Twintig jaar geleden was ik graag te gast bij het Wetenschappelijk Instituut van het cda. De latere europarlementariër Arie Oostlander was daar directeur. Het cda regeerde indertijd met de vvd. Maar dat moest geen principieel bondgenootschap worden. ‘Als ik bij de open haard zit, met een glas cognac en een sigaar, ben ik ook vreselijk liberaal’, aldus Oostlander. Hij bedoelde dat de mens alleen liberaal kan zijn als de omstandigheden meezitten. Zo niet, dan wordt de mens zijn medemens een wolf. En gaat de gemeenschap te gronde. Het cda baseerde zich daarom op de ‘verantwoordelijke samenleving’, een ideologie waarin de mens niet werd gereduceerd tot frontsoldaat en de overheid niet gepromoveerd tot latrine. Tussen staat en burger bestond immers een ‘middenveld’ waar individuen zich vrijwillig organiseren en zo hun vrijheid beperken.

Oostlander was een ouderwetse antirevolutionair, een mannenbroeder getogen met het principe van de Schrift en de praktijk van de soevereiniteit in eigen kring. Alleen wat de kinderen Gods in eigen kring niet voor elkaar kregen, mocht de staat op zijn schouders nemen. Daartussen was er geen hiërarchie, zoals het katholieke subsidiariteitsbeginsel suggereerde. Dit gebrek aan ambitie oogt als een zwaktebod. Wie zichzelf ondergeschikt maakt aan een oncontroleerbare macht calculeert de nederlaag in. Maar juist die deemoed beviel me. Als nuance op het óf-óf van de Koude Oorlog.

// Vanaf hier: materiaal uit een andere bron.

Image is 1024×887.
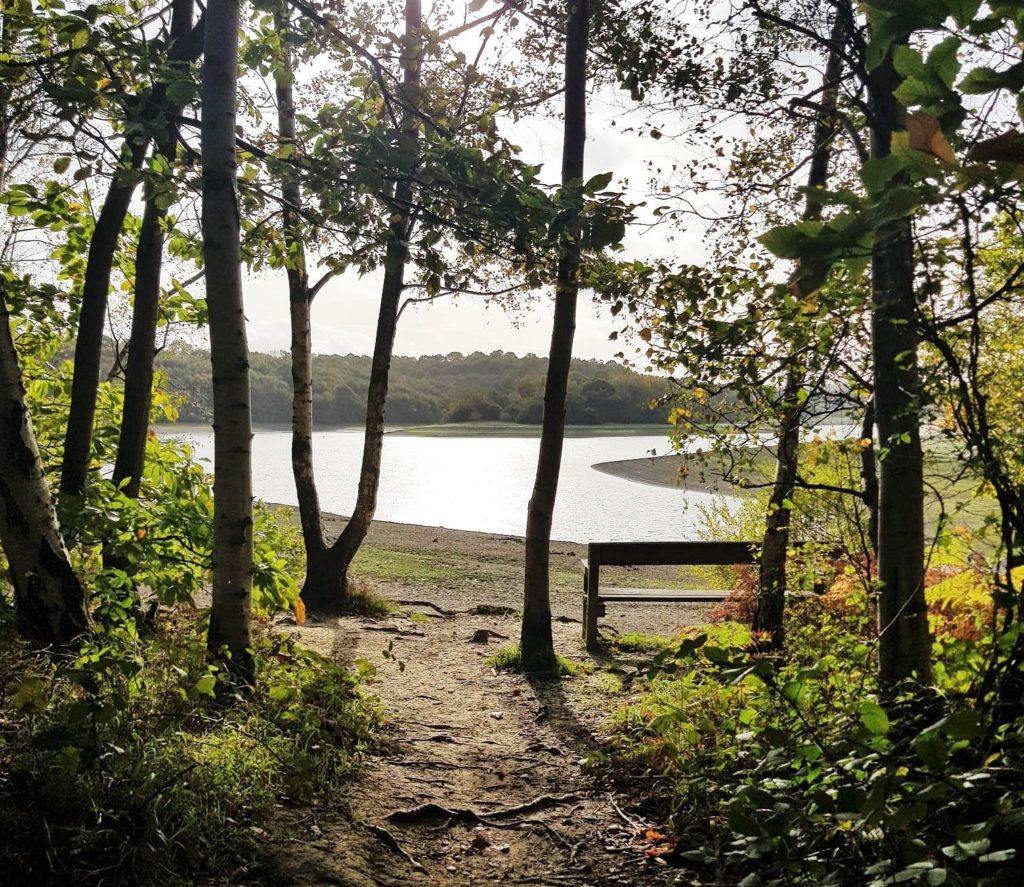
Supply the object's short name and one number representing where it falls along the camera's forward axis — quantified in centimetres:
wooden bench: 762
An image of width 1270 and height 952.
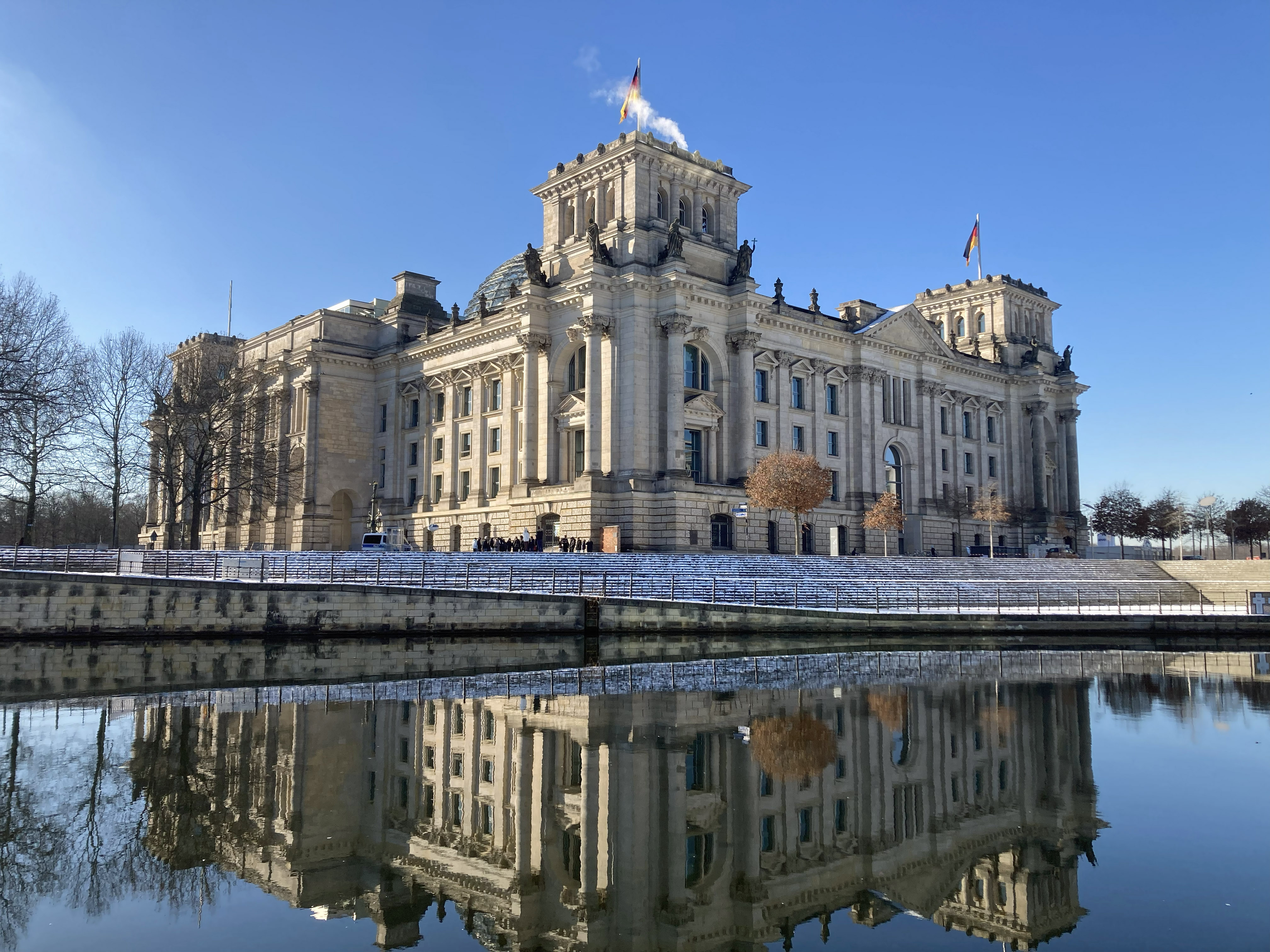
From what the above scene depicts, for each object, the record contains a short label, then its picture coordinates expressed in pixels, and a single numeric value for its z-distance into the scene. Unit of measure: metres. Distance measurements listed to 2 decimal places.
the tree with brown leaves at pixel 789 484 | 56.66
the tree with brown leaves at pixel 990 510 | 74.62
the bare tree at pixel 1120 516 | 91.25
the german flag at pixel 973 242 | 82.69
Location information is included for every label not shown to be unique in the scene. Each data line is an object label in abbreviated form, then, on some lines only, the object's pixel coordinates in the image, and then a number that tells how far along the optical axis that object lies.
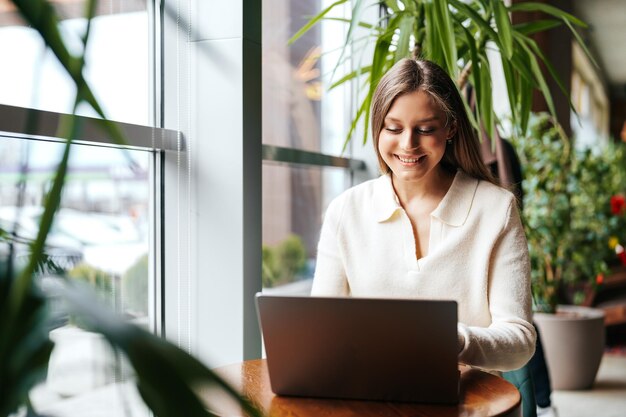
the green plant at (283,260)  2.81
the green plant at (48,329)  0.32
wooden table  1.16
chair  2.09
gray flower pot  4.02
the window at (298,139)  2.83
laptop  1.12
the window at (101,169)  1.52
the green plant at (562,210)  4.14
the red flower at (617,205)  4.39
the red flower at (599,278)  4.46
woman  1.59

En als provocatie aan het adres van zowel het étatisme van de pvda als het gewoon-jezelf-zijn van de vvd.

Eén klein maar cruciaal detail zag ik in die jaren, bekoord door ontluikende vriendschappen met christen-democraten, over het hoofd: dat de antirevolutionairen zich slechts antithetisch konden verhouden tot de synthese van Lubbers en dus niet méér praatjes mochten krijgen.

Waarom zag ik dat pas later? Omdat de ruim zeven jaar die het cda tussen 1994 en 2002 in de woestijn heeft doorgebracht, zijn uitgedraaid op een ideologische kentering. Bij gebrek aan synthese heeft het cda de zorgzame samenleving willens en wetens geïndividualiseerd en vermarkt. ‘Vertrouwen’ in iedereen. ‘Die mensen, met al hun talent en ambitie, willen we mobiliseren’, heet het weliswaar in het programma, maar waarin wil het cda hen mobiliseren? Het blijft mistig, ondanks al die ‘maatschappelijke organisaties’ die langsparaderen als pleister op vele wonden. En waartoe wil het die mensen mobiliseren? Naar een Nederland in ‘topconditie’, ‘concurrerend’ maar ‘zonder tweedeling’.

Halleluja. De partij denkt het hemelse gerecht toch op aarde te kunnen lokken? Nee. De hervormingen, waarop het cda nu zo ‘trots’ is, hebben de partij in neoconservatief vaarwater geloodst. Met de nadruk op neo. De goeie ouwe soevereiniteit in eigen kring is onder curatele geplaatst. Hetzelfde lot heeft het even vertrouwde subsidiariteitsbeginsel getroffen. Het cda is een individualistische partij op morele grondslag geworden.

De vraag rijst hoe deze omwenteling mogelijk is geweest. Het antwoord is schrikbarend simpel. De katholieken hebben zich ideologisch laten uitrangeren. En daardoor is het evenwicht zoekgeraakt, de balans tussen de klassiek prot. chr. Gesinnungsethik en de even klassieke r.k. Verantwortungsethik. Dat er in het cda nu mensen terugroeien, is goed maar te laat.

Partijleider Balkenende is daarvan hét bewijs. Als premier verschuilt hij zich op cruciale momenten achter zijn goede bedoelingen. Hij is een representant van mijn eigen ‘verloren’ generatie, die te jong was voor de Rolling Stones en te oud voor de Sex Pistols. Natuurlijk, in dit laatste cohort van de geboortegolf zijn intelligente lui te vinden. Maar als politieke bestuurders schieten ze net iets te vaak te kort.